1st week of lent
1st Reading: Ez 18:21-28
Thus, says the Lord God: If the wicked man turns away from all the sins he committed, if he keeps all my statutes and does what is right and just, he shall surely live, he shall not die. None of the crimes he committed shall be remembered against him; he shall live because of the virtue he has practiced. Do I indeed derive any pleasure from the death of the wicked? says the Lord God. Do I not rather rejoice when he turns from his evil way that he may live? And if the virtuous man turns from the path of virtue to do evil, the same kind of abominable things that the wicked man does, can he do this and still live? None of his virtuous deeds shall be remembered, because he has broken faith and committed sin; because of this, he shall die. You say, “The Lord’s way is not fair!” Hear now, house of Israel: Is it my way that is unfair, or rather, are not your ways unfair? When someone virtuous turns away from virtue to commit iniquity, and dies, it is because of the iniquity he committed that he must die. But if the wicked, turning from the wickedness he has committed, does what is right and just, he shall preserve his life; since he has turned away from all the sins that he committed, he shall surely live, he shall not die.
Gospel: Mt 5:20-26
Jesus said to his disciples: “I tell you, unless your righteousness surpasses that of the scribes and Pharisees, you will not enter into the Kingdom of heaven. “You have heard that it was said to your ancestors, You shall not kill; and whoever kills will be liable to judgment. But I say to you, whoever is angry with his brother will be liable to judgment, and whoever says to his brother, Raqa, will be answerable to the Sanhedrin, and whoever says, ‘You fool,’ will be liable to fiery Gehenna. Therefore, if you bring your gift to the altar, and there recall that your brother has anything against you, leave your gift there at the altar, go first and be reconciled with your brother, and then come and offer your gift. Settle with your opponent quickly while on the way to court. Otherwise, your opponent will hand you over to the judge, and the judge will hand you over to the guard, and you will be thrown into prison. Amen, I say to you, you will not be released until you have paid the last penny.”

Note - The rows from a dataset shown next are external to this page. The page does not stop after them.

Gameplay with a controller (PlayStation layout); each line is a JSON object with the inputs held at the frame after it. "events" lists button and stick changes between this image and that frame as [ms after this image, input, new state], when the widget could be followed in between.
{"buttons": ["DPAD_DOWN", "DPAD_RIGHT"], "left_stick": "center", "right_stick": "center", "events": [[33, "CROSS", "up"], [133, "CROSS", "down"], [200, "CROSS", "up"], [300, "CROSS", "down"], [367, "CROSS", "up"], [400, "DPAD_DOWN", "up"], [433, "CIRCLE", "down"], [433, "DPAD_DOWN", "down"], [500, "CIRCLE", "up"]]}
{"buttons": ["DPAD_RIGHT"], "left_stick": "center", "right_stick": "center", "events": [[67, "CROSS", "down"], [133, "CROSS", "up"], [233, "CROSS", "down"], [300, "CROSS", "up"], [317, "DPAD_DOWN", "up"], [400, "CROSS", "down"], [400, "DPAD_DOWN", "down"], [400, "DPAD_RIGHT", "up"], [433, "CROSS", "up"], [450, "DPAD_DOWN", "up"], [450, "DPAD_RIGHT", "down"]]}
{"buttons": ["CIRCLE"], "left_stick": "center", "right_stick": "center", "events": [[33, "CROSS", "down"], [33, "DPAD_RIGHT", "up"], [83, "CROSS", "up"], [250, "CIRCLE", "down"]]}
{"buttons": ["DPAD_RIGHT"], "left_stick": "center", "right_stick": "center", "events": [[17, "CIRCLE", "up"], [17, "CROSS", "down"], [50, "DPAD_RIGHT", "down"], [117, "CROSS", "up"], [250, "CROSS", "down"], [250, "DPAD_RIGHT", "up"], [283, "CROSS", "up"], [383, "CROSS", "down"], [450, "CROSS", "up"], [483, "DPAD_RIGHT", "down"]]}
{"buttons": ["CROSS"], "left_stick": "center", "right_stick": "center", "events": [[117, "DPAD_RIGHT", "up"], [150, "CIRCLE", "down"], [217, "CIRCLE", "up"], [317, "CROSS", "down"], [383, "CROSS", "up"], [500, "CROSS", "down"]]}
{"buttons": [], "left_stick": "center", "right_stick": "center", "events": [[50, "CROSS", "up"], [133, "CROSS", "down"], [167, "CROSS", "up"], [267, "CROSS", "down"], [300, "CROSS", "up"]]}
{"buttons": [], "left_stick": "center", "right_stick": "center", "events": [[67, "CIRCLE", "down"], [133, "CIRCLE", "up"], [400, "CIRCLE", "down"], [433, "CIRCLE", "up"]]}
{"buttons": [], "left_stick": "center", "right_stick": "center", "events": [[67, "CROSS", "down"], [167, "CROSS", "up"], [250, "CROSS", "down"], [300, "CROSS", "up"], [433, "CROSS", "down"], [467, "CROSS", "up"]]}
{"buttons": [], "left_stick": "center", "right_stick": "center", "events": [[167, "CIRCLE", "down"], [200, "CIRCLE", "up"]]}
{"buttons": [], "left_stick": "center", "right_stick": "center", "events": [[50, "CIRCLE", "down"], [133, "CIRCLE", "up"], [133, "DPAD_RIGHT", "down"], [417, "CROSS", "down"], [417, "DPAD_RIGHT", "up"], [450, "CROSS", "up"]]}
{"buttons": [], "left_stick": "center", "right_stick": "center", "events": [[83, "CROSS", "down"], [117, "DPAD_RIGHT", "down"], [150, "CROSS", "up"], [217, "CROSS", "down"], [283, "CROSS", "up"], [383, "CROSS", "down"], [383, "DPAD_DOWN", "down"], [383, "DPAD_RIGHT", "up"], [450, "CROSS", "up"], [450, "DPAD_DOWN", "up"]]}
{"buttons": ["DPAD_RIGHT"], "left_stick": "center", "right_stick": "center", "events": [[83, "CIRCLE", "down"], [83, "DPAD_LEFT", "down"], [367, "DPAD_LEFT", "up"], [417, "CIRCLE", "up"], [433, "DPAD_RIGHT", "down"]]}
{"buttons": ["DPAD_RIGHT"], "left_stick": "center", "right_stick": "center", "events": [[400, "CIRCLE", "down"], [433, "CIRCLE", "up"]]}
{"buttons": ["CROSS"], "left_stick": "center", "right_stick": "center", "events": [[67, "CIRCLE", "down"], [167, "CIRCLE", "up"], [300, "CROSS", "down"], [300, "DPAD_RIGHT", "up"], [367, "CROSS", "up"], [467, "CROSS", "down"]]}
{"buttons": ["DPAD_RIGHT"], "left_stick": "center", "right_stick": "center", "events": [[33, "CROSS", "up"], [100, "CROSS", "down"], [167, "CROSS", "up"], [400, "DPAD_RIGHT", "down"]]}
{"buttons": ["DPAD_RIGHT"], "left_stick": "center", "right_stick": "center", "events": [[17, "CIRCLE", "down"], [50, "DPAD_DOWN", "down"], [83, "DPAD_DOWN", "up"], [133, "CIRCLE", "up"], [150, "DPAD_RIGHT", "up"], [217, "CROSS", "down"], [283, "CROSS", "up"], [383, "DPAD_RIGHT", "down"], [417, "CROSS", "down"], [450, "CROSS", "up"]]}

Turn over a new leaf : What an energy loss. He is an enemy, a problem, my nemesis. We consider at least a few as thorn in the flesh. How much of energy is lost in thinking about him, how to deal with him. If I could, I would have taken him out of the scene. But when I can’t, anger burns inside me, bitterness foam in me. Your whole day is spent in hostility. The chilling reality is that most of our waking hours are spent in hostile thoughts. Offer a fig leave, make bridges and get into talking ways. Bitterness prolonged harms the person in the long run. Positive energy is lost by the way side. No creative efforts emerge from you. Single, defining hallmark of a Christian must be his eagerness to get reconciled. Your sacrifices and offertories at the altar turn fruitless without that. Jesus gives a clarion call for change, forgiveness and making amends for your failures. Let us allow fresh energy run into our system, forgiving and forgetting other’s trespasses.
Prayer: Lord our God, help me reestablish that rhythm of the society with my simple efforts.
GOD IS OUR RIGHTEOUSNESS: One of the central themes in the Gospel of Matthew is righteousness. The Pharisees and scribes, narrowly defined righteousness as obedience to the law. Perhaps, this is not very different from the way most of us define righteousness in our own days. Nevertheless, Jesus challenges that: “Unless your righteousness surpasses that of the scribes and Pharisees, you will not enter into the Kingdom of heaven.” Our righteousness consists in going beyond the law; follow the spirit of the law. Give others more than what is due. Yet, it is our own response to the loving mercy of God that will justify us. It is God who makes us righteous (Rom 1:17; Gal 3:11), and it is important to be righteous in the eyes of God (Lk 18:13).
CONSISTENCY BEGETS EXCELLENCE: Have you ever lost steam of anything midway into it? Consistency in anything demands depth of character. An understanding of what you believe in is a good foundation for your faith. Our faith is not to be largely irrational. On the contrary, we must seek the understanding of what we believe. Many Catholics depart from Catholicism for never having grasped the depth of the Catholic faith. When we understand, we will be more consistent and realistic. Then we are able to sustain our good works beyond the good times. As the prophet warns, when a good man is not consistent and falls into sin he must bear the consequences of his inconsistency. However, when the bad man departs from his wickedness and embraces goodness, he too must enjoy the benefits of his conversion. It is great to start strong; but it is much better to finish stronger, and the latter is possible when we are steady and consistent. Thus, weep not about a bad start, nor should gloat over an excellent beginning. Winners are declared at the end of the race.